Die Kläger waren nicht berechtigt, die dem Beigeladenen zu 2. erteilte Genehmigung zur Übernahme eines Versorgungsauftrags für die Betreuung von Dialysepatienten in B. anzufechten. Das beruht allerdings entgegen der Ansicht des LSG nicht darauf, dass nach Ausscheiden des Beigeladenen zu 2. aus der bis dahin überörtlichen BAG ein Versorgungsauftrag für den Standort B. bedarfsunabhängig auf diesen zu übertragen war. Nach der Rechtsprechung des Senats zur Regelung in § 4 Abs 1b der Anlage 9.1 zum BMV-Ä (Dialyse-Vereinbarung) verbleibt der einer BAG erteilte Versorgungsauftrag bei der BAG, auch wenn der Arzt, der ihn bisher wahrgenommen hat, die BAG verlässt. Das gilt auch für eine überörtliche BAG, die das Recht hat, den ausgeschiedenen Arzt durch einen anderen Arzt zu ersetzen. Könnte der ausscheidende Arzt den von ihm wahrgenommenen Auftrag ohne Weiteres "mitnehmen" und an seinem bisherigen Standort die Dialyseversorgung in Einzelpraxis fortführen, würde das zu einer nicht vom Bedarf abhängigen Vermehrung von Versorgungsaufträgen führen.

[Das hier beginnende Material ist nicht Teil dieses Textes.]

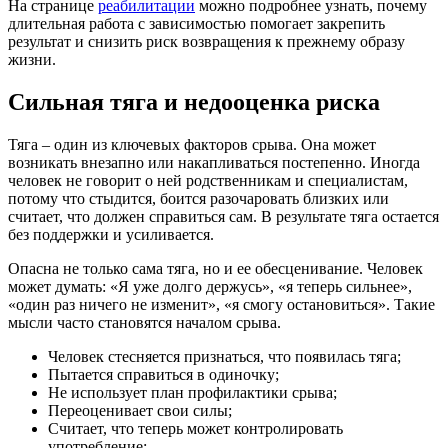
На странице
реабилитации
можно подробнее узнать, почему
длительная работа с зависимостью помогает закрепить
результат и снизить риск возвращения к прежнему образу
жизни.
Сильная тяга и недооценка риска
Тяга – один из ключевых факторов срыва. Она может
возникать внезапно или накапливаться постепенно. Иногда
человек не говорит о ней родственникам и специалистам,
потому что стыдится, боится разочаровать близких или
считает, что должен справиться сам. В результате тяга остается
без поддержки и усиливается.
Опасна не только сама тяга, но и ее обесценивание. Человек
может думать: «Я уже долго держусь», «я теперь сильнее»,
«один раз ничего не изменит», «я смогу остановиться». Такие
мысли часто становятся началом срыва.
Человек стесняется признаться, что появилась тяга;
Пытается справиться в одиночку;
Не использует план профилактики срыва;
Переоценивает свои силы;
Считает, что теперь может контролировать
употребление;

Auch wenn danach die Erteilung eines neuen Versorgungsauftrags an den Beigeladenen zu 2. eine Bedarfsprüfung erforderte, können jedenfalls die Kläger eine Aufhebung der erteilten Genehmigung bzw die Feststellung ihrer Rechtswidrigkeit nicht erreichen, weil sie als einzelne Ärzte nicht anfechtungsberechtigt sind. Eine Anfechtungsberechtigung steht bei der - hier zu bejahenden - tatsächlich bestehenden Konkurrenzsituation nur der BAG zu, die selbst zur Erbringung von Dialyseleistungen berechtigt ist. Gerade weil die Versorgungsaufträge zur Dialyse der BAG und nicht den einzelnen ihr angehörenden Ärzten rechtlich zugeordnet sind, kommt auch nur der BAG das Recht zu, die Erteilung weiterer Versorgungsaufträge an Konkurrenten gerichtlich überprüfen zu lassen. Dieser BAG gehörte zum maßgeblichen Zeitpunkt neben den Klägern auch der Beigeladene zu 3. an, der allerdings zu keinem Zeitpunkt sein Einverständnis mit einer Anfechtung der dem Beigeladenen zu 2. erteilten Genehmigung erklärte, da er diese offenkundig nicht mittragen wollte. Damit beruhte der Umstand, dass die Kläger jeweils persönlich und gerade nicht in offengelegter Prozessstandschaft für ihre BAG die Genehmigung angefochten haben, weder auf einem Versehen noch auf einem Missverständnis.